Figure 5. Osteoblast differentiation is arrested by inhibition of dynamin-dependent endocytosis.

(A,B) Confluent C2C12 cells were serum-starved for 2 h prior to stimulation with the indicated concentrations of BMP-2. After 72 h of stimulation, cells were lysed and ALP activity was measured at 405 nm by conversion of para-nitrophenylphosphate. A schematic representation of the treatment is depicted above the respective histogram.

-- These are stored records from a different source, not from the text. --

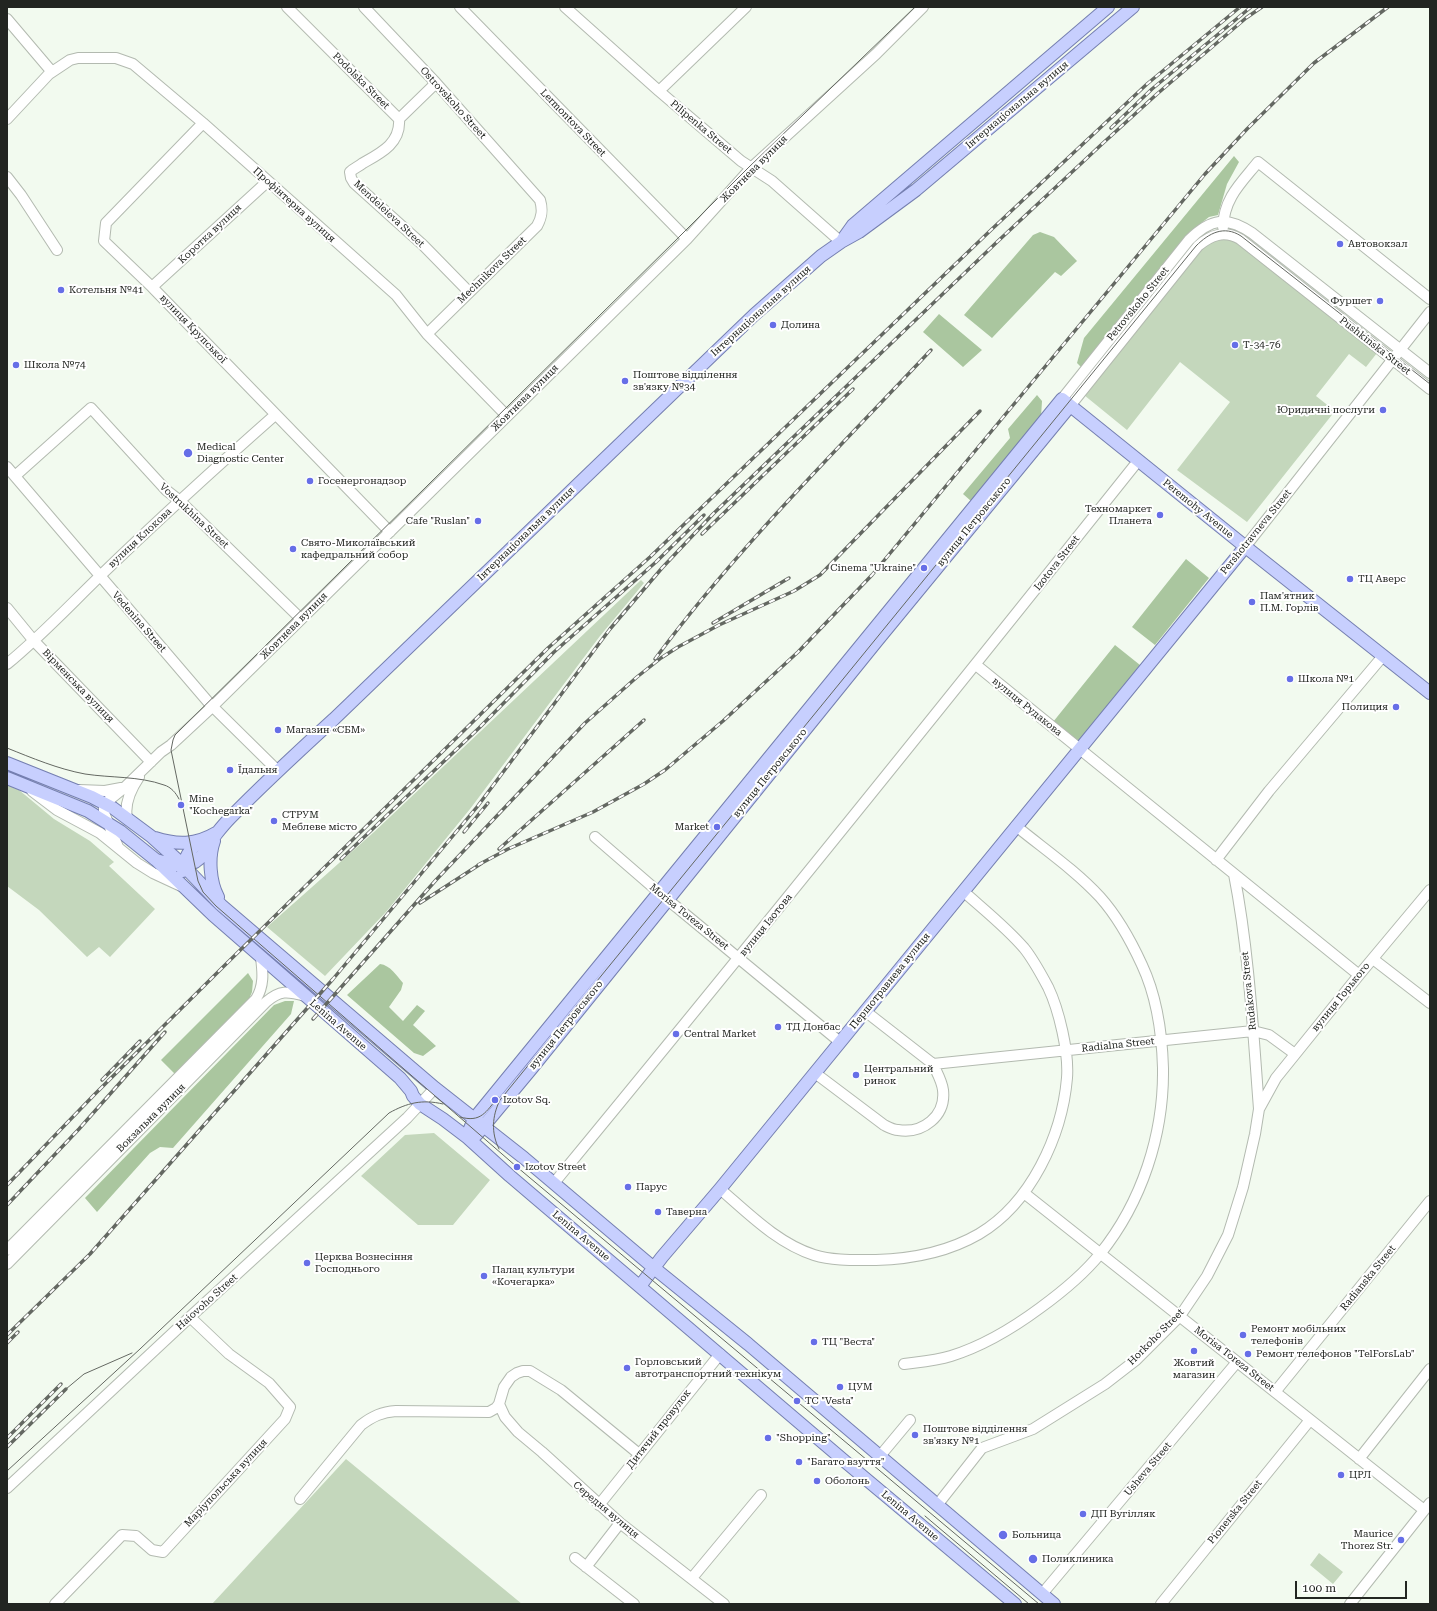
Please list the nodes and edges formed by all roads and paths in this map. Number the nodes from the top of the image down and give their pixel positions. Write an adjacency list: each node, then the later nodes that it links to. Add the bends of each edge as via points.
1 (287, 7): 14 (street, Podolska Street)
2 (364, 7): 11 (street, Ostrovskoho Street)
3 (460, 7): 22 (street, Lermontova Street)
4 (746, 7): 12 (street)
5 (923, 7): 16 (street, Жовтнева вулиця, via 876,54)
6 (1133, 7): 23 (main road, Інтернаціональна вулиця, via 916,190 859,232)
7 (572, 9): 12 (street, Pilipenka Street)
8 (1103, 9): 23 (main road, Інтернаціональна вулиця, via 853,225)
9 (7, 20): 10 (street)
10 (50, 73): 13 (street, Профінтерна вулиця); 15 (street, Профінтерна вулиця, via 70,60 78,58 124,60 146,74)
11 (436, 83): 14 (street); 19 (street, Ostrovskoho Street)
12 (659, 91): 16 (street, Pilipenka Street)
13 (7, 119)
14 (399, 120): 26 (street, Mendeleieva Street, via 400,128 394,141 350,172 351,178)
15 (203, 123): 18 (street, Профінтерна вулиця); 25 (street, вулиця Крупської, via 106,222 104,241)
16 (751, 168): 22 (street, Жовтнева вулиця); 23 (street, Pilipenka Street, via 772,181)
17 (7, 177): 24 (street)
18 (268, 181): 25 (street, Коротка вулиця); 29 (street, Профінтерна вулиця, via 396,295)
19 (540, 200): 26 (street, Mechnikova Street, via 543,209 537,226)
20 (1224, 221): 21 (street); 27 (street, via 1232,194 1258,162); 30 (street, Pushkinska Street, via 1242,226 1252,233); 34 (street, Petrovskoho Street, via 1205,226 1189,240)
21 (1223, 234): 31 (street, Pushkinska Street, via 1240,239); 34 (street, Petrovskoho Street, via 1213,236 1198,246)
22 (687, 239): 36 (street, Жовтнева вулиця)
23 (841, 242): 55 (main road, Інтернаціональна вулиця, via 821,256 754,315)
24 (57, 250)
25 (152, 287): 35 (street, вулиця Крупської)
26 (469, 292): 29 (street, Mechnikova Street)
27 (1430, 299)
28 (1430, 312): 30 (street, Pershotravneva Street)
29 (427, 334): 36 (street, Профінтерна вулиця)
30 (1400, 349): 31 (street, Pershotravneva Street); 32 (street, Pushkinska Street)
31 (1393, 360): 33 (street, Pushkinska Street); 42 (street, Pershotravneva Street)
32 (1430, 373)
33 (1430, 389)
34 (1066, 402): 37 (main road, Peremohy Avenue); 76 (main road, вулиця Петровського)
35 (275, 415): 40 (street, вулиця Клокова); 41 (street, вулиця Крупської)
36 (507, 416): 41 (street, Жовтнева вулиця)
37 (1138, 461): 42 (main road, Peremohy Avenue); 49 (street, Izotova Street)
38 (7, 468): 39 (street, Vedenina Street)
39 (15, 476): 40 (street, Vostrukhina Street, via 91,408 160,484); 43 (street, Vedenina Street)
40 (180, 501): 43 (street, вулиця Клокова); 45 (street, Vostrukhina Street)
41 (390, 532): 45 (street, Жовтнева вулиця)
42 (1245, 547): 47 (main road, Peremohy Avenue); 52 (main road, Pershotravneva Street)
43 (100, 576): 46 (street, вулиця Клокова); 51 (street, Vedenina Street)
44 (7, 608): 46 (street, Вірменська вулиця)
45 (300, 619): 51 (street, Жовтнева вулиця)
46 (34, 641): 48 (street, вулиця Клокова); 54 (street, Вірменська вулиця)
47 (1383, 656): 50 (main road, Peremohy Avenue); 70 (street, via 1269,791)
48 (7, 664)
49 (976, 665): 52 (street, вулиця Рудакова); 79 (street, вулиця Ізотова)
50 (1430, 693)
51 (213, 706): 54 (street, Жовтнева вулиця); 55 (street, Vedenina Street)
52 (1079, 749): 63 (main road, Першотравнева вулиця); 70 (street)
53 (7, 763): 59 (main road, Lenina Avenue)
54 (147, 765): 58 (street, Жовтнева вулиця); 61 (street, via 128,799 125,810)
55 (278, 771): 64 (main road, Інтернаціональна вулиця)
56 (7, 778): 57 (main road, Lenina Avenue)
57 (22, 784): 62 (main road, Lenina Avenue, via 88,811); 68 (street, via 57,810 100,833)
58 (125, 787): 59 (street, via 105,791); 60 (street, Жовтнева вулиця)
59 (72, 789): 60 (main road, Lenina Avenue)
60 (104, 804): 61 (main road, Lenina Avenue); 62 (street, via 104,814)
61 (127, 818): 65 (main road, Lenina Avenue)
62 (109, 824): 68 (street); 69 (main road, Lenina Avenue)
63 (1016, 826): 75 (main road, Першотравнева вулиця); 86 (street, via 1099,896 1114,915 1143,966 1158,1009)
64 (217, 833): 67 (main road, Інтернаціональна вулиця); 71 (main road, Інтернаціональна вулиця, via 201,857); 77 (main road, Lenina Avenue, via 212,847 212,880)
65 (152, 837): 67 (main road, Інтернаціональна вулиця, via 169,842); 71 (main road, Lenina Avenue)
66 (595, 837): 76 (street, Morisa Toreza Street)
67 (199, 841): 71 (main road, via 187,854)
68 (118, 847): 73 (street, via 153,874)
69 (156, 860): 71 (main road); 73 (main road, Lenina Avenue)
70 (1216, 860): 72 (street)
71 (184, 865): 73 (main road, via 183,875); 77 (main road, Lenina Avenue)
72 (1234, 874): 81 (street); 85 (street, Rudakova Street, via 1242,914)
73 (187, 889): 78 (main road, Lenina Avenue)
74 (1430, 890): 80 (street, вулиця Горького)
75 (963, 891): 84 (main road, Першотравнева вулиця); 88 (street, via 1009,932 1037,968 1057,1011)
76 (663, 896): 79 (street, Morisa Toreza Street); 97 (main road, вулиця Петровського, via 532,1068)
77 (222, 905): 92 (main road, Lenina Avenue)
78 (261, 958): 82 (main road, Lenina Avenue); 103 (street, Вокзальна вулиця, via 262,987 256,999)
79 (739, 958): 87 (street, Morisa Toreza Street); 99 (street, вулиця Ізотова)
80 (1373, 959): 81 (street, вулиця Горького); 83 (street)
81 (1359, 975): 89 (street, вулиця Горького)
82 (305, 996): 93 (main road, Lenina Avenue, via 400,1078); 105 (street, Вокзальна вулиця, via 291,992 278,993 266,1002)
83 (1430, 1003)
84 (865, 1011): 87 (main road, Першотравнева вулиця); 90 (street)
85 (1253, 1031): 86 (street, Radialna Street); 89 (street, Radialna Street, via 1269,1035); 94 (street, Rudakova Street)
86 (1162, 1040): 88 (street, Radialna Street); 104 (street, via 1163,1088 1150,1158 1135,1198)
87 (840, 1042): 91 (main road, Першотравнева вулиця)
88 (1065, 1051): 90 (street, Radialna Street); 101 (street, via 1067,1077 1057,1123 1041,1168)
89 (1296, 1054): 94 (street, вулиця Горького, via 1276,1078)
90 (933, 1064): 91 (street, via 940,1077 944,1101 935,1119 922,1128 910,1131 884,1125)
91 (814, 1073): 100 (main road, Першотравнева вулиця)
92 (435, 1088): 93 (street); 97 (main road, Lenina Avenue)
93 (416, 1100): 95 (street); 96 (main road, Lenina Avenue)
94 (1259, 1109): 108 (street, Horkoho Street, via 1244,1181 1228,1234 1207,1276)
95 (407, 1118): 96 (street, Haiovoho Street, via 422,1111); 109 (street, Haiovoho Street)
96 (443, 1119): 98 (main road, Lenina Avenue)
97 (479, 1123): 98 (main road, вулиця Петровського, via 475,1136); 99 (main road, Lenina Avenue)
98 (468, 1138): 107 (main road, Lenina Avenue)
99 (554, 1183): 106 (main road, Lenina Avenue)
100 (720, 1189): 101 (street, via 772,1232 792,1245 828,1258 857,1260 921,1256 957,1245 980,1234 996,1222); 106 (main road, Першотравнева вулиця)
101 (1024, 1193): 104 (street, Morisa Toreza Street)
102 (1430, 1201): 114 (street, Radianska Street)
103 (7, 1250)
104 (1100, 1254): 108 (street, Morisa Toreza Street); 112 (street, via 1068,1286 1016,1325 995,1337 951,1356)
105 (7, 1264)
106 (654, 1268): 107 (main road); 119 (main road, Lenina Avenue)
107 (640, 1286): 110 (main road, Lenina Avenue)
108 (1180, 1316): 111 (street, Morisa Toreza Street); 124 (street, Horkoho Street, via 1136,1360 1105,1384 1033,1429 982,1448)
109 (190, 1317): 121 (street, Haiovoho Street); 132 (street, Маріупольська вулиця, via 228,1354 269,1383 290,1407 289,1413 163,1552 152,1550 136,1536 122,1535)
110 (720, 1354): 118 (street, Дитячий провулок); 135 (main road, Lenina Avenue)
111 (1238, 1362): 114 (street, Morisa Toreza Street); 131 (street, Usheva Street)
112 (904, 1364)
113 (1430, 1370): 120 (street)
114 (1275, 1392): 117 (street, Morisa Toreza Street)
115 (499, 1404): 118 (street, via 504,1387 511,1377 522,1371 530,1371 561,1390); 123 (street, via 489,1412 396,1411 377,1414 362,1425); 125 (street, Середня вулиця, via 518,1432)
116 (910, 1420): 119 (street)
117 (1310, 1420): 120 (street, Morisa Toreza Street); 137 (street, Pionerska Street)
118 (639, 1454): 125 (street, Дитячий провулок)
119 (880, 1456): 124 (main road, Lenina Avenue)
120 (1359, 1459): 126 (street, Morisa Toreza Street)
121 (7, 1488)
122 (761, 1494): 130 (street)
123 (300, 1499)
124 (938, 1504): 131 (main road, Lenina Avenue)
125 (599, 1505): 127 (street, Середня вулиця)
126 (1427, 1507): 138 (street)
127 (620, 1524): 129 (street); 130 (street, Середня вулиця)
128 (575, 1558): 129 (street)
129 (586, 1567): 133 (street)
130 (692, 1578): 134 (street, Середня вулиця)
131 (1042, 1594): 136 (main road, Lenina Avenue)
132 (55, 1604)
133 (634, 1604)
134 (724, 1604)
135 (1015, 1604)
136 (1054, 1604)
137 (1161, 1604)
138 (1350, 1604)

The histograms show mean ± s.d. of triplicate measurements representative of three independent experiments. (A) During starvation and initial 4 h of stimulation, 40 µM dynasore or 0.05% DSMO were added. (P-values in relation to control treated samples). (B) After 4 h of stimulation, BMP-2-containing medium was replaced by medium without BMP-2. (** P-values in relation to unstimulated samples; 30 nM: P = 0.008, 60 nM: P = 0.0017) (C–G) Confluent C2C12 cells were treated as described in (A) with 30 nM BMP-2. Total RNA was isolated, cDNA was synthesized and mRNA expression was analyzed by qPCR using specific mouse primers (Table S1). Histograms show mean normalized expression (MNE) with standard error of duplicate measurements relative to the housekeeping gene GAPDH. The results are representative of three independent experiments.